## What you will do
Could you reproduce the lines below from the one with "4: (631, 428)" through the one with "39: (680, 467)"? Keep both ends and add nothing.

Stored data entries
__________
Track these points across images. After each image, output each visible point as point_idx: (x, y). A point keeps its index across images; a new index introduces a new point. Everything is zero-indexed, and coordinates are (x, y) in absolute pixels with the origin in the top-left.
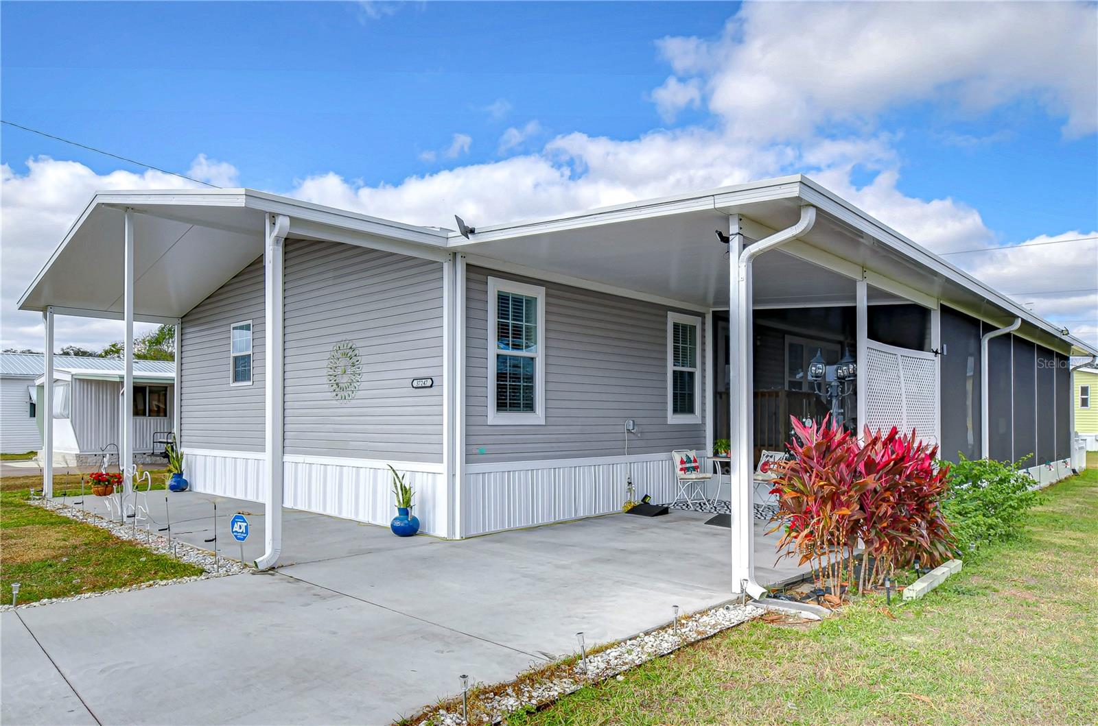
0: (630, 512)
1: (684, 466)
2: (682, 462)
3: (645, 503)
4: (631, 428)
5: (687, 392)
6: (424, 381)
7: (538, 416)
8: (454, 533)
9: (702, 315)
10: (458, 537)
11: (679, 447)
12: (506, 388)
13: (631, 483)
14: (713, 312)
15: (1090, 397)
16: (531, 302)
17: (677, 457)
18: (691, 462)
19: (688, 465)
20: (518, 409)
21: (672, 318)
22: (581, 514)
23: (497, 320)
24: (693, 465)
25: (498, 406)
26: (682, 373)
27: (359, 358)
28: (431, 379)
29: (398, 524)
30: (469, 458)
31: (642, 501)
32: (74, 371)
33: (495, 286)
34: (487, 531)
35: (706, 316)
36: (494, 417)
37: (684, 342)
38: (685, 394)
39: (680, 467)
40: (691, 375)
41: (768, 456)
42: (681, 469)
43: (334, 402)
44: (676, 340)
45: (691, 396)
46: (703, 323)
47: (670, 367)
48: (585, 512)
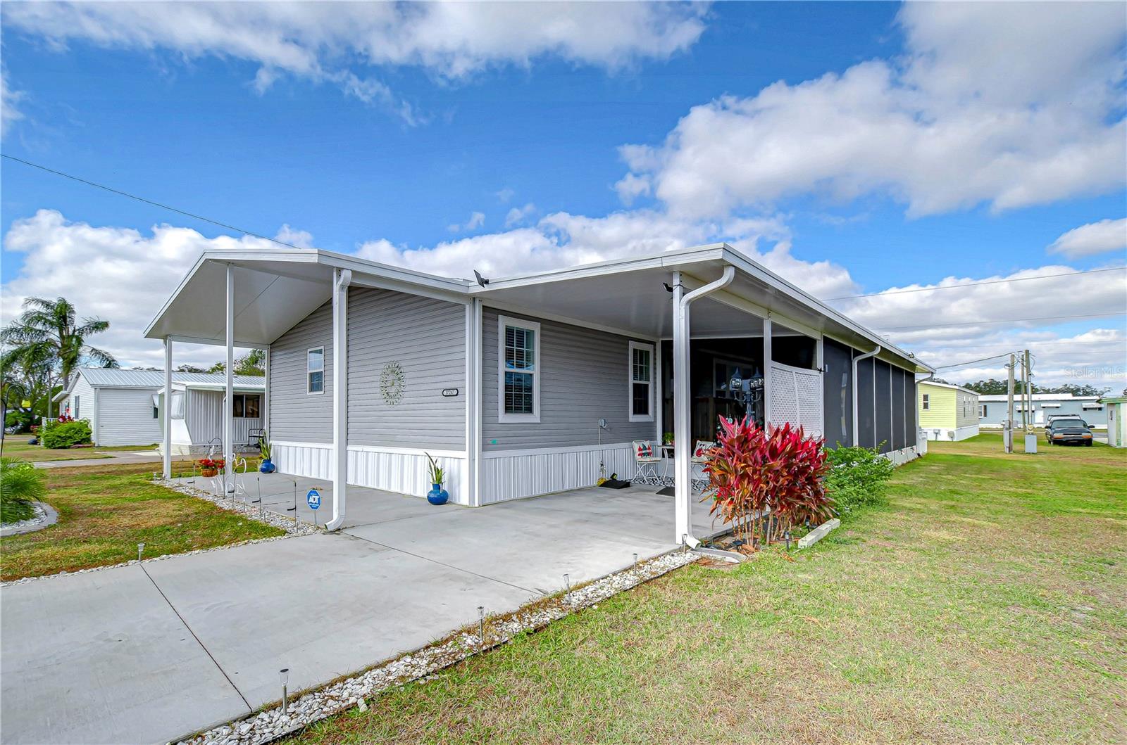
0: (602, 486)
1: (641, 452)
2: (640, 449)
3: (613, 479)
4: (603, 425)
5: (643, 400)
6: (451, 391)
7: (535, 417)
8: (474, 502)
9: (654, 344)
10: (477, 505)
11: (637, 439)
12: (512, 396)
13: (603, 465)
14: (662, 341)
15: (930, 402)
16: (530, 334)
17: (636, 445)
18: (646, 450)
19: (644, 452)
20: (521, 411)
21: (632, 346)
22: (567, 488)
23: (505, 346)
24: (648, 451)
25: (506, 409)
26: (639, 385)
27: (403, 374)
28: (457, 391)
29: (432, 496)
30: (485, 447)
31: (611, 478)
32: (188, 383)
33: (503, 322)
34: (498, 500)
35: (657, 344)
36: (503, 417)
37: (641, 363)
39: (639, 453)
40: (647, 386)
41: (701, 444)
42: (639, 455)
43: (385, 406)
44: (635, 361)
45: (646, 402)
46: (655, 350)
47: (631, 381)
48: (569, 486)
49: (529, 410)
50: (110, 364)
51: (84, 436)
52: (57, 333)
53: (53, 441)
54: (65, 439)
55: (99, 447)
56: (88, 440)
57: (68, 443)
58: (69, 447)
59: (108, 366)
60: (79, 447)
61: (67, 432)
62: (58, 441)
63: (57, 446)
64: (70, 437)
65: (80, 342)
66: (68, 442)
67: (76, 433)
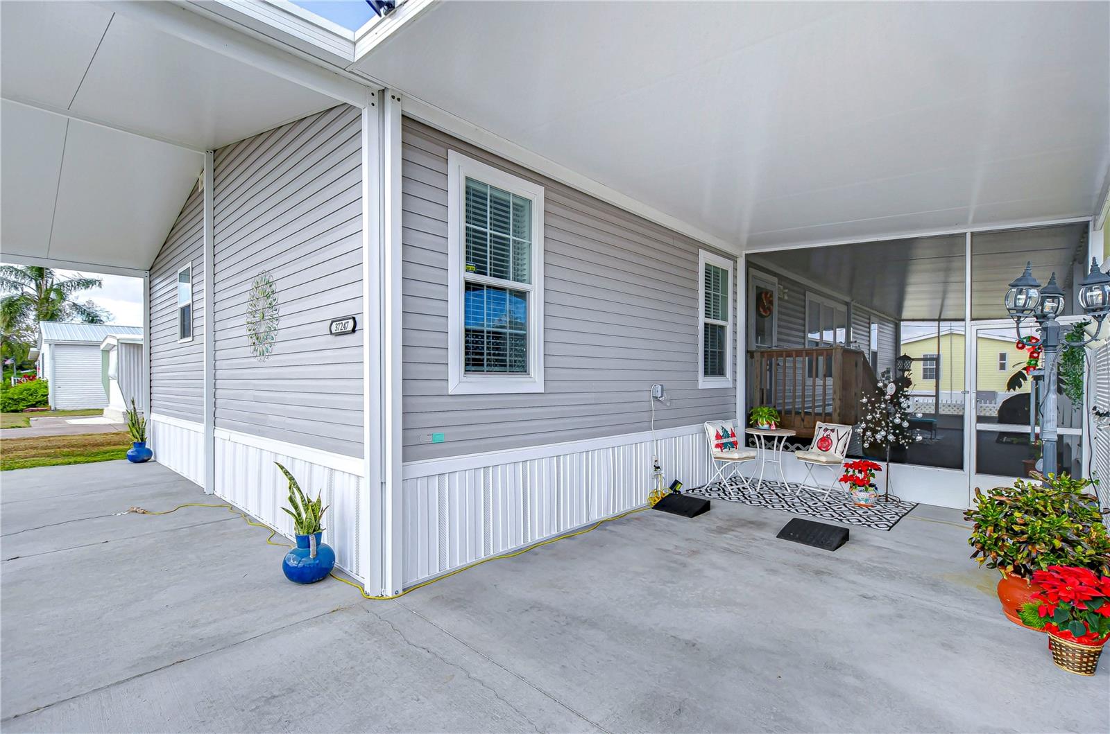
0: (657, 507)
1: (720, 441)
2: (718, 437)
3: (675, 491)
4: (659, 395)
5: (717, 350)
6: (343, 322)
7: (533, 381)
8: (383, 584)
9: (733, 258)
10: (389, 593)
11: (712, 417)
12: (483, 337)
13: (659, 468)
14: (746, 255)
16: (523, 206)
17: (712, 430)
18: (728, 437)
19: (725, 441)
20: (503, 369)
21: (705, 258)
22: (595, 517)
23: (464, 225)
24: (731, 440)
25: (467, 365)
26: (714, 326)
27: (276, 296)
28: (354, 318)
31: (671, 488)
32: (119, 336)
33: (459, 169)
34: (448, 568)
35: (738, 260)
36: (458, 381)
37: (716, 289)
38: (716, 352)
39: (716, 442)
40: (722, 328)
41: (826, 430)
42: (717, 446)
43: (255, 360)
44: (707, 286)
45: (722, 355)
46: (735, 269)
47: (702, 319)
48: (599, 514)
49: (519, 366)
50: (93, 319)
51: (39, 398)
52: (33, 285)
53: (5, 404)
54: (17, 401)
55: (56, 410)
56: (47, 402)
57: (21, 407)
58: (22, 411)
59: (92, 321)
60: (33, 411)
61: (21, 393)
62: (9, 404)
63: (9, 409)
64: (24, 400)
65: (62, 297)
66: (21, 404)
67: (31, 395)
__________
## Output
4: (631, 428)
5: (687, 392)
6: (424, 381)
7: (538, 416)
8: (454, 533)
9: (702, 315)
10: (458, 537)
11: (679, 447)
12: (506, 388)
13: (631, 483)
14: (713, 312)
15: (1090, 397)
16: (531, 302)
17: (677, 457)
18: (691, 462)
19: (688, 465)
20: (518, 409)
21: (672, 318)
22: (581, 514)
23: (497, 320)
24: (693, 465)
25: (498, 406)
26: (682, 373)
27: (359, 358)
28: (431, 379)
29: (398, 524)
30: (469, 458)
31: (642, 501)
32: (74, 371)
33: (495, 286)
34: (487, 531)
35: (706, 316)
36: (494, 417)
37: (684, 342)
38: (685, 394)
39: (680, 467)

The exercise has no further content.